### TEXTO PARA ANALIZAR

Como toda Constitución moderna, la Constitución peruana de 1993 comienza con la parte dogmática, esto es, con los derechos fundamentales de la persona que el Estado y quienes ejercen autoridad en su nombre deben respetar y garantizar. Luego desarrolla la parte orgánica o referida a la estructura y organización del Estado mismo.

Las constituciones peruanas anteriores a la de 1860, siguiendo la pauta marcada por la constitución de Estados Unidos de América de 1787, reconocida como la primera constitución escrita del mundo, iniciaban con la parte orgánica.

La parte dogmática de nuestras constituciones se nutrió de los derechos fundamentales reconocidos por la Declaración de los Derechos del Hombre y del Ciudadano emanada de la Asamblea Nacional francesa en 1789 y a su tiempo de la Declaración Universal de Derechos Humanos (DUDH) de 1948 y de la Convención Americana de Derechos Humanos (CADH) de 1969, estos dos últimos instrumentos internacionales vinculantes para el Perú, por lo que las Constituciones de 1979 y 1993 prácticamente transcribieron su contenido.

######
### LISTADO PROPORCIONADO

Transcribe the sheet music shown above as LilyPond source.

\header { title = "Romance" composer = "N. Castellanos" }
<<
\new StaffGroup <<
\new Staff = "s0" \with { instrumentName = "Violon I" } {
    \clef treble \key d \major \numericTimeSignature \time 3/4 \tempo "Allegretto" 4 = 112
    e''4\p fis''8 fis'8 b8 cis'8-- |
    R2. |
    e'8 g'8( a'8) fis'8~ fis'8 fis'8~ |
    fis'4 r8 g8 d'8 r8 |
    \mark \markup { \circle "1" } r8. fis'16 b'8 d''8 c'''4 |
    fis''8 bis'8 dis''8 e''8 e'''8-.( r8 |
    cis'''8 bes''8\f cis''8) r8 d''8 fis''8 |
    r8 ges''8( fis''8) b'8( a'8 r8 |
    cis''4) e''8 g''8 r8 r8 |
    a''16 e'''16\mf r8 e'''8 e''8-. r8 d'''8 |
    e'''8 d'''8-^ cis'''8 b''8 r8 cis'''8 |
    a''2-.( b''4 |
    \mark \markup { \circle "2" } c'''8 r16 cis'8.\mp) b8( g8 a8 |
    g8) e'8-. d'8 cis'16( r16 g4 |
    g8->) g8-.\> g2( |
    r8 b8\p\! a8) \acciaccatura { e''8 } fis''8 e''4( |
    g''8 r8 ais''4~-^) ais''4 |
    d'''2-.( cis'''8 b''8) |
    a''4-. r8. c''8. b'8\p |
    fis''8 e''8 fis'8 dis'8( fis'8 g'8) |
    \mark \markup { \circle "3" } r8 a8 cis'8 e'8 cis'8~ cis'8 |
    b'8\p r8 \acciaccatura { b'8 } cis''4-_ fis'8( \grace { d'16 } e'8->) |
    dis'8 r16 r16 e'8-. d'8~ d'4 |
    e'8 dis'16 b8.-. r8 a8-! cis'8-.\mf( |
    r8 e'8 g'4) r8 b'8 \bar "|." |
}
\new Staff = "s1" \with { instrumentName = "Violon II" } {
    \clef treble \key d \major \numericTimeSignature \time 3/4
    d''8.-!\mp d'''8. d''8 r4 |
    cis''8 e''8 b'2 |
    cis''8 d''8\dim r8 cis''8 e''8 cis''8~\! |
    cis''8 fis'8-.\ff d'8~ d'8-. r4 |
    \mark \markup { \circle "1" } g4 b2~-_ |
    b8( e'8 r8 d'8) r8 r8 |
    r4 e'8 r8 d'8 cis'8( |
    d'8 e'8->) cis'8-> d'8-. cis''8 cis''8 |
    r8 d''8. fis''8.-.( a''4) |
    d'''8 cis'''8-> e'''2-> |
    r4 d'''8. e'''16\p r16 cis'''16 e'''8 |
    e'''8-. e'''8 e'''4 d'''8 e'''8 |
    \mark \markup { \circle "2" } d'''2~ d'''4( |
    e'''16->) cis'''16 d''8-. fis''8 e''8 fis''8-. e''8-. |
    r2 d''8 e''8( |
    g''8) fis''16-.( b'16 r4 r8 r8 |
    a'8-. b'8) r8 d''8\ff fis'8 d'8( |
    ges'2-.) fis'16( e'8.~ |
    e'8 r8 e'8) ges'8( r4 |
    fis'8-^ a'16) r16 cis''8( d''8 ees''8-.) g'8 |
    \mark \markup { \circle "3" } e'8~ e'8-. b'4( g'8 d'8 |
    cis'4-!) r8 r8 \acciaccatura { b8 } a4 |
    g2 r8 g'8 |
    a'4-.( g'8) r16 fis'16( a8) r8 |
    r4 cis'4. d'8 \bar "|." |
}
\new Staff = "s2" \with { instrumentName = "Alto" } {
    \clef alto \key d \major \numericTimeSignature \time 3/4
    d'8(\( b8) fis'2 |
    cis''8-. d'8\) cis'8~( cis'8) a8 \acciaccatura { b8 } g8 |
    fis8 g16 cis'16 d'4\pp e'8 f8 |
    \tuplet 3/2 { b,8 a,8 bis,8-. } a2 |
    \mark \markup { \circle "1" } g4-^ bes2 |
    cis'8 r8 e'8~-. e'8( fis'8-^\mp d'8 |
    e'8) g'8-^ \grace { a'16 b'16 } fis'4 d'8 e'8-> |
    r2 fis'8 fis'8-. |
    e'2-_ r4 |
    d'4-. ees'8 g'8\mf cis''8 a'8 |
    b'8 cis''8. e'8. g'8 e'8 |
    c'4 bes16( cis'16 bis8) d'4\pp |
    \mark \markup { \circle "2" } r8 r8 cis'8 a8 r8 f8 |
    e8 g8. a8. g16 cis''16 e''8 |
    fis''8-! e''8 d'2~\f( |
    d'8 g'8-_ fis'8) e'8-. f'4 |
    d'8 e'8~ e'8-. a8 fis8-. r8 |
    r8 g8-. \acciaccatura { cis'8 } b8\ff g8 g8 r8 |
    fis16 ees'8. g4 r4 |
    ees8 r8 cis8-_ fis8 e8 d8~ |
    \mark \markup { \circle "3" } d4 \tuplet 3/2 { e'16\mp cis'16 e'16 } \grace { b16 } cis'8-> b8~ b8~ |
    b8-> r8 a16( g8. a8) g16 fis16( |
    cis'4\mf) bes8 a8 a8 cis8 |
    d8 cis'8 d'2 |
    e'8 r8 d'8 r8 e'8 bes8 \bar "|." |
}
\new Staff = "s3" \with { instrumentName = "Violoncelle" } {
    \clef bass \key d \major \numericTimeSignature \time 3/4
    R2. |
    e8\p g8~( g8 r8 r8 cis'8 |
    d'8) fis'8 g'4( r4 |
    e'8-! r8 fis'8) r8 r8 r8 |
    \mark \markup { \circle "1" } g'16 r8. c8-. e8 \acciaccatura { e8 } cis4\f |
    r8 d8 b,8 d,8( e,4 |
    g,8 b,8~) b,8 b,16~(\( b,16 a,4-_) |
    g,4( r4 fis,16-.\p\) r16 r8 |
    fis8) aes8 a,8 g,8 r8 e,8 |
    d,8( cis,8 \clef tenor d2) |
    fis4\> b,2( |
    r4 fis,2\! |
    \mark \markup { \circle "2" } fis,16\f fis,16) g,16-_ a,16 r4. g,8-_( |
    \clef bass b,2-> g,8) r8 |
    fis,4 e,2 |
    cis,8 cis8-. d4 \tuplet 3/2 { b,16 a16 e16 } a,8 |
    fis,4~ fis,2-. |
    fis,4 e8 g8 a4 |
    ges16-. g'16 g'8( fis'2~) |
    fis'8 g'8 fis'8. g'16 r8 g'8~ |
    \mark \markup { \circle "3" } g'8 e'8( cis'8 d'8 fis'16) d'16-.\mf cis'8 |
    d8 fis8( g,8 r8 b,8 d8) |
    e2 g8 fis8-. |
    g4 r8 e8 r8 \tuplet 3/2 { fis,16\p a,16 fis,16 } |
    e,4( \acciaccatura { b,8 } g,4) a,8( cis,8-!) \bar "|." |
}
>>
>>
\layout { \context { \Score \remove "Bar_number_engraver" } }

######

▸ OBJETIVO DEL EJERCICIO
Transcribe literalmente el fragmento del texto sobre la Constitución peruana que empieza en "Como toda Constitución" y termina en "del Estado mismo.". El listado no guarda relación con el texto sobre la Constitución peruana.

▸ SOLUCIÓN
Como toda Constitución moderna, la Constitución peruana de 1993 comienza con la parte dogmática, esto es, con los derechos fundamentales de la persona que el Estado y quienes ejercen autoridad en su nombre deben respetar y garantizar. Luego desarrolla la parte orgánica o referida a la estructura y organización del Estado mismo.